The Scottish Rite Caps Explained
The caps of the Scottish Rite are prayer caps. We wear them to show our respect and devotion to God, and to identify ourselves as Masons of the Scottish Rite. As the White Lambskin is the Badge of a Mason, so is the regulation cap the Badge of a Scottish Rite Mason.
You may wonder, when you see the different color caps being worn by various members, what they denote.
THE CAPS AND THEIR SIGNATURE
Denotes a Master of the Royal Secret, the title of a 32° Mason of the Scottish Rite. The great majority of the members wear this cap.
The red caps are worn by those members who are 32° KCCH. At its biennial session certain 32° Scottish Rite Masons who have been 32° Masons at least four years, who have rendered signal service to the Rite, are chosen by the Supreme Council to receive the Rank and Decoration. The members who hold it are designated 32° KCCH. KCCH stands for Knights Commander of the Court of Honor. It is not a Degree but an Investiture bestowed upon members deserving recognition for faithful services to the Rite. It is one of the great honors in all Scottish Rite Freemasonry to be designated to receive this honor.
The white caps are worn by those who have been honored with the 33° Inspector General Honorary. The Thirty-third Degree is conferred by the Supreme Council upon members of the Rite in recognition of outstanding service to the Rite, or in public life, to the principles taught in the Degrees. The 33° cannot be asked for and if asked for must be refused. At its biennial session, the Supreme Council elects members of the Rite to receive the Degrees. These 33° Scottish Rite Masons are Inspectors General Honorary and honorary members of the Supreme Council. The active members of the Supreme Council are chosen from among them. A member must have previously been invested with the Rank and Decoration of Knight Commander of the Court of Honour, be a KCCH for at least four years and have attained the age of 35 years before he can be nominated for election to receive the 33°.
WHITE CAP WITH A BAND OF BLUE
The white cap with a 1¼” band of blue silk velvet is worn by the brother who is a 33° Mason and who has been elected by the Supreme Council to the Grand Cross of the Court of Honour.
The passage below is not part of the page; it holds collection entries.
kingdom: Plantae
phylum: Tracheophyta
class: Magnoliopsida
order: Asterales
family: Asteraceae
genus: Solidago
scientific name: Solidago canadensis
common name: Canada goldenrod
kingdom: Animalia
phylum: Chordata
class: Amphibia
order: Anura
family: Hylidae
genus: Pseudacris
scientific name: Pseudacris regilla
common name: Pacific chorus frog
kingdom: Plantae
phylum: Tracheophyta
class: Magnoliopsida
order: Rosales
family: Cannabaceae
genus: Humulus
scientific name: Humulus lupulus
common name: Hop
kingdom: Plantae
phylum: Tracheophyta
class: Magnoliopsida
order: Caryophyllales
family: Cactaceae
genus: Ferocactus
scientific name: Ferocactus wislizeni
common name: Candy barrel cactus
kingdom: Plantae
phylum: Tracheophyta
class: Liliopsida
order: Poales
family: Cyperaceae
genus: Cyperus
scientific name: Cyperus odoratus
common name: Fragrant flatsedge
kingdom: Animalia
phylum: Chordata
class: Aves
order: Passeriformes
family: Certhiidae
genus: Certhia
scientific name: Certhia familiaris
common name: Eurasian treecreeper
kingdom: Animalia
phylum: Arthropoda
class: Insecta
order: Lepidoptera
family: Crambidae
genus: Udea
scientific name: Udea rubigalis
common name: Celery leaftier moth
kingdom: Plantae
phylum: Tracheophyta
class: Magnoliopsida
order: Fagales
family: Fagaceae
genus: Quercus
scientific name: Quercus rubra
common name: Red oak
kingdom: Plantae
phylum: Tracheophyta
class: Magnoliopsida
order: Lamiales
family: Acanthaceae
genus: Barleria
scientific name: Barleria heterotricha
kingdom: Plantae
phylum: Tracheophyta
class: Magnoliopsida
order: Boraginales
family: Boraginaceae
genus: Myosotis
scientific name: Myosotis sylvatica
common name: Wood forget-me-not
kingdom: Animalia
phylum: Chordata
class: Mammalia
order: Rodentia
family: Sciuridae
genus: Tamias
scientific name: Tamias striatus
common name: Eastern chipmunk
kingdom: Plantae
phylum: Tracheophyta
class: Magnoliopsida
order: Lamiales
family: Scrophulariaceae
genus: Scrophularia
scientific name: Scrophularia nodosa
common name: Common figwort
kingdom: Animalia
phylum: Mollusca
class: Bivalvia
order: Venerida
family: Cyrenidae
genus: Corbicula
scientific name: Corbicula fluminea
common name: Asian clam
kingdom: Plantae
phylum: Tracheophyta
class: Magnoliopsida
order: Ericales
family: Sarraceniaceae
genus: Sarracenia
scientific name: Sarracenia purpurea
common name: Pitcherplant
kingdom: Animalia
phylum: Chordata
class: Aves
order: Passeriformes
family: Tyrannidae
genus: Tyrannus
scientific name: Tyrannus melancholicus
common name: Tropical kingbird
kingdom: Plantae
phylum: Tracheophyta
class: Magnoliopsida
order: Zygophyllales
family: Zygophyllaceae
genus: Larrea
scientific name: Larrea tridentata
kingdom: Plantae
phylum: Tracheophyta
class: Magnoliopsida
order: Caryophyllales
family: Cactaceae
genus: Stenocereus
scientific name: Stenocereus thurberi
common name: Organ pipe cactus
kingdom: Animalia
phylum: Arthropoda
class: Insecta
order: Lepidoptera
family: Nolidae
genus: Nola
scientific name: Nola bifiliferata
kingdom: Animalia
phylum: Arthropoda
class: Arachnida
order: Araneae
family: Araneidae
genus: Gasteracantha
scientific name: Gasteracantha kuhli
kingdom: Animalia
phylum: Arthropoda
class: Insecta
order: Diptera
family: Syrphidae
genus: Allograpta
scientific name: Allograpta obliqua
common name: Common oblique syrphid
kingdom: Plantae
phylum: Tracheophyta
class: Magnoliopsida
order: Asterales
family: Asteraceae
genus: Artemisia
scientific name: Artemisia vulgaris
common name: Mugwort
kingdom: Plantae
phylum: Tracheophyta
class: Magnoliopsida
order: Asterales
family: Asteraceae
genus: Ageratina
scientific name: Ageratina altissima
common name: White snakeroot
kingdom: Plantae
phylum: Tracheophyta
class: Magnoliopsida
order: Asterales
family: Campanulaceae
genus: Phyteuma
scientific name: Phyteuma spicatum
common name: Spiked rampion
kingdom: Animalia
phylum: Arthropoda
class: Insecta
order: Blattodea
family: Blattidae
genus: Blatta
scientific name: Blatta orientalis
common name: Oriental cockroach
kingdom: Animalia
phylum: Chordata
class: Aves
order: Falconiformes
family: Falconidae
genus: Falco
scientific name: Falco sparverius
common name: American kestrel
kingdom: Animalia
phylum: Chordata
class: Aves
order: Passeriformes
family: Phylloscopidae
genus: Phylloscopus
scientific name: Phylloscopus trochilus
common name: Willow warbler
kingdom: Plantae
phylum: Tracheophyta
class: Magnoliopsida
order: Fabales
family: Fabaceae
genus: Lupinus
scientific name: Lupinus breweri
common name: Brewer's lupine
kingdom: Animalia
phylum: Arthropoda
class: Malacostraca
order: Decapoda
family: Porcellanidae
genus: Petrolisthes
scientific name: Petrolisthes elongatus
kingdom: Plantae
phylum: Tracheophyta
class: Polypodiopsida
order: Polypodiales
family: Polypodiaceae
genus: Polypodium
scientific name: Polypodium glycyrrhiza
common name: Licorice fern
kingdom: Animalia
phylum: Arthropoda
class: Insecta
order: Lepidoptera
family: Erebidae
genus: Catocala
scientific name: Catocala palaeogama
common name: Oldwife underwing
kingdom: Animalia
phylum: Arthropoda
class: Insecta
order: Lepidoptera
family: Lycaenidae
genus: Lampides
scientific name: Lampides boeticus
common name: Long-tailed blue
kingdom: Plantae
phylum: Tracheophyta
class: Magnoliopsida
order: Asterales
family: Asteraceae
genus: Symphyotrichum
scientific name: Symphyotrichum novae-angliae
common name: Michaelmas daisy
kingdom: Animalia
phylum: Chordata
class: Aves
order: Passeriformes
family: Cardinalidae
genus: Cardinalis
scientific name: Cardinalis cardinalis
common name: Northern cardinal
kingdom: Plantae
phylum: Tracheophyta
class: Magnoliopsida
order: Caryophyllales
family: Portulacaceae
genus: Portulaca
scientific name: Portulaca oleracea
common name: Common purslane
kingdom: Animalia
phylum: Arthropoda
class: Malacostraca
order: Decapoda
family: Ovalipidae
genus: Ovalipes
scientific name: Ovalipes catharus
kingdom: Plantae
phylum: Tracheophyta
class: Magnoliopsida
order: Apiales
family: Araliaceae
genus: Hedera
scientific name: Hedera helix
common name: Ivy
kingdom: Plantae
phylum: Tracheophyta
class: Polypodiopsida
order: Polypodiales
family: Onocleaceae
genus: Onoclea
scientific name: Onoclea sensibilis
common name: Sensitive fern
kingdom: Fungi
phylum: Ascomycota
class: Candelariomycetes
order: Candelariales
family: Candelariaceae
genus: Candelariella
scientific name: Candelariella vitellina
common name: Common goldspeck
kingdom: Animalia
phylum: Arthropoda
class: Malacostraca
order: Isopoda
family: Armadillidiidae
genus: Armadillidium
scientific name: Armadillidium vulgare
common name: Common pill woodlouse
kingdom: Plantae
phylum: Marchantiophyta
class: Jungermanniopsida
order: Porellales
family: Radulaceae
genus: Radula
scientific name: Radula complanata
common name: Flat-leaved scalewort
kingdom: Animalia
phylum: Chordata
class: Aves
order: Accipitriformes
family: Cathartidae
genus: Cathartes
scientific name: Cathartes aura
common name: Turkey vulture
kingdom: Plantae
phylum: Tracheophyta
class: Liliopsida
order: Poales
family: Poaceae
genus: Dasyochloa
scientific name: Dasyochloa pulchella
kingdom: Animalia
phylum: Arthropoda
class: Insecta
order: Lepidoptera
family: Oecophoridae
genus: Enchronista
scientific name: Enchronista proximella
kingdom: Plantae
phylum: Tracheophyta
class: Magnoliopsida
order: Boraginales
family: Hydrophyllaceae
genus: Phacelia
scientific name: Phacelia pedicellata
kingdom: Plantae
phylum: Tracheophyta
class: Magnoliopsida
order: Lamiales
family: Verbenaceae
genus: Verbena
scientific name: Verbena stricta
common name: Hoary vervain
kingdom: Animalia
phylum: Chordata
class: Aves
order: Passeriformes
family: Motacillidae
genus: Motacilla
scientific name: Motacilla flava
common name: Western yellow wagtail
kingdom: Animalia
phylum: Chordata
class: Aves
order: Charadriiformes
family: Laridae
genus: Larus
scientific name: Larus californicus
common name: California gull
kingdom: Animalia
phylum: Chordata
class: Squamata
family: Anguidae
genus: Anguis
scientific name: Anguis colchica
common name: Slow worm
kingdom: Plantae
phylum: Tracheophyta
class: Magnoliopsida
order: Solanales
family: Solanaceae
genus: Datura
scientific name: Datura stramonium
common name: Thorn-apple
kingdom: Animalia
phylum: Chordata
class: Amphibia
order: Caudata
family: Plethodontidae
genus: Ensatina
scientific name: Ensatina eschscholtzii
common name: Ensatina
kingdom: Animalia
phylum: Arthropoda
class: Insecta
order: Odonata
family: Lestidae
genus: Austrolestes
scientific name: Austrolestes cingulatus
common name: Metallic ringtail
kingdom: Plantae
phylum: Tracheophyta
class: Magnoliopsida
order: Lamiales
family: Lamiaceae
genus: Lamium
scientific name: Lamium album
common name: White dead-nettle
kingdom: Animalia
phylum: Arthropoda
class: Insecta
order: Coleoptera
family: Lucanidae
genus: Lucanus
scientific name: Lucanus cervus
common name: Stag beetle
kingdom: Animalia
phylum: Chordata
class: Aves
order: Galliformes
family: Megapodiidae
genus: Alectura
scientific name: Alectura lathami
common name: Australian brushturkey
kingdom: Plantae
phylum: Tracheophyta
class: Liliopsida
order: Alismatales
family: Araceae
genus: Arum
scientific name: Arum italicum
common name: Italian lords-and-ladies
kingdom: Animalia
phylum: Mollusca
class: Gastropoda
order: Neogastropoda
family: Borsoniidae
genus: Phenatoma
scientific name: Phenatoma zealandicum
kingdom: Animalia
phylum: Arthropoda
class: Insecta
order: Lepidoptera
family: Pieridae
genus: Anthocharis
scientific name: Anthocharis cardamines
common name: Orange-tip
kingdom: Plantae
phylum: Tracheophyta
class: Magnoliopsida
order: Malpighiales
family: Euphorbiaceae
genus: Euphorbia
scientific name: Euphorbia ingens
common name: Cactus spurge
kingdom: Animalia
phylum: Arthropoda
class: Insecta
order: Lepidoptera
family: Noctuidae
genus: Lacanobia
This is the highest decoration which can be bestowed on an Inspector General Honorary. It is voted very rarely to Thirty-third Degree Masons only for the most exceptional and extraordinary services.
WHITE CAP WITH RED BAND
The white cap with a 1¼” scarlet band denotes a Deputy of the Supreme Council. In orients (states, territories, or countries) which do not have an Active Member, the Sovereign Grand Commander appoints a “Deputy of The Supreme Council”. The Deputy has powers similar to those of a Sovereign Grand Inspector General. However, he has no vote in The Supreme Council and holds his office at the pleasure of the Sovereign Grand Commander.
The blue caps are worn by those Masons who have held membership in the Rite for at least 50 years. It is a great honor and achievement to have served the Rite for 50 years.
The purple cap denotes a 33° Sovereign Grand Inspector General and an active member of the Supreme Council. This is the title of an Active Member of The Supreme Council. There is only one Active Member for any one Orient (state, territory, or country). He is the highest ranking officer of the Rite within his jurisdiction, and, in relation to the Rite, his powers are similar to those of a Grand Master of the Symbolic Craft subject, however, to The Supreme Council and the Sovereign Grand Commander.
The violet cap denotes a 33° Sovereign Grand Inspector General and an active member of the Supreme Council, and the Sovereign Grand Commander. The Sovereign Grand commander is the highest ranking officer of the Supreme Council and the chief executive and judicial officer of the Rite within this Supreme Council’s Jurisdiction. He is the representative of The Supreme Council when that Body is not in session and is invested with general powers of supervision and administration everywhere within its Jurisdiction.
The wearing of caps is considered proper a Reunions, Scottish Rite Meetings, Maundy Thursday services, etc. It is improper for the cap to be worn in any other public place.